Apparently, Australia heard about the English brewing with upcycled corn and said, “hold my beer,” because over in Tasmania, beer has been successfully brewed using yeast from 220-year old bottles of ale discovered at the bottom of the ocean. Now, that is some serious upcycling.
The Sydney Cove set sail from Calcutta, India, in 1796, to Port Jackson in Australia, carrying essential supplies like grain, rice, tobacco, and alcohol. The port never saw the ship, as it wrecked off the treacherous north coast of Tasmania, leaving behind most of its precious cargo. Discovered by divers in the 1970’s and salvaged by the government in the 1990’s, some of the more durable supplies were brought up from the depths, including 37 glass bottles containing wines and ales, 22 of which remained hermetically sealed. Kept at the Queen Victoria Museum & Art Gallery, the ales would sit undisturbed for almost two more decades until researchers came up with a headline-grabbing way to bring publicity to their museum.

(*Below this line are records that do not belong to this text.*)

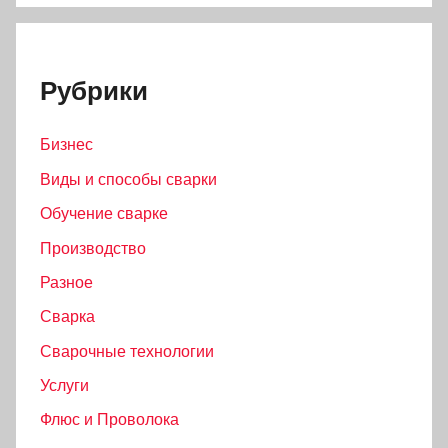
Рубрики
Бизнес
Виды и способы сварки
Обучение сварке
Производство
Разное
Сварка
Сварочные технологии
Услуги
Флюс и Проволока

Conservator David Thurrowgood is the man who proposed the idea of opening a bottle of the 220-year old ale and seeing if it could be reproduced. The cold depths of the oceans floor successfully kept the yeast in every bottle alive, dormant in a centuries-long hibernation. The news spread fast, and James Squire’s Malt Shovel Brewery was given the honor of recreating the historic brew. After many test batches, a limited-edition beer, christened “The Wreck Preservation Ale,” has finally been unveiled in the winter of 2018, giving lucky fans a chance to taste a one in a lifetime beer.
According to head brewer Haydon Morgan, the yeast was temperamental to work with, throwing off spicy-phenols and clove aromas. A recipe was formulated to create a historic-style porter, a popular style of beer in the 1700’s. Said to have a rich smooth taste, with hints of blackcurrant and chocolate, the beer is a true collaboration between the Queen Victoria Museum and James Squire Brewing.
Much like Kellogg’s and Seven Bro7hers collaboration, “The Wreck Preservation Ale” shows the creativity still being brought into craft brewing, and the ideas that can come from it.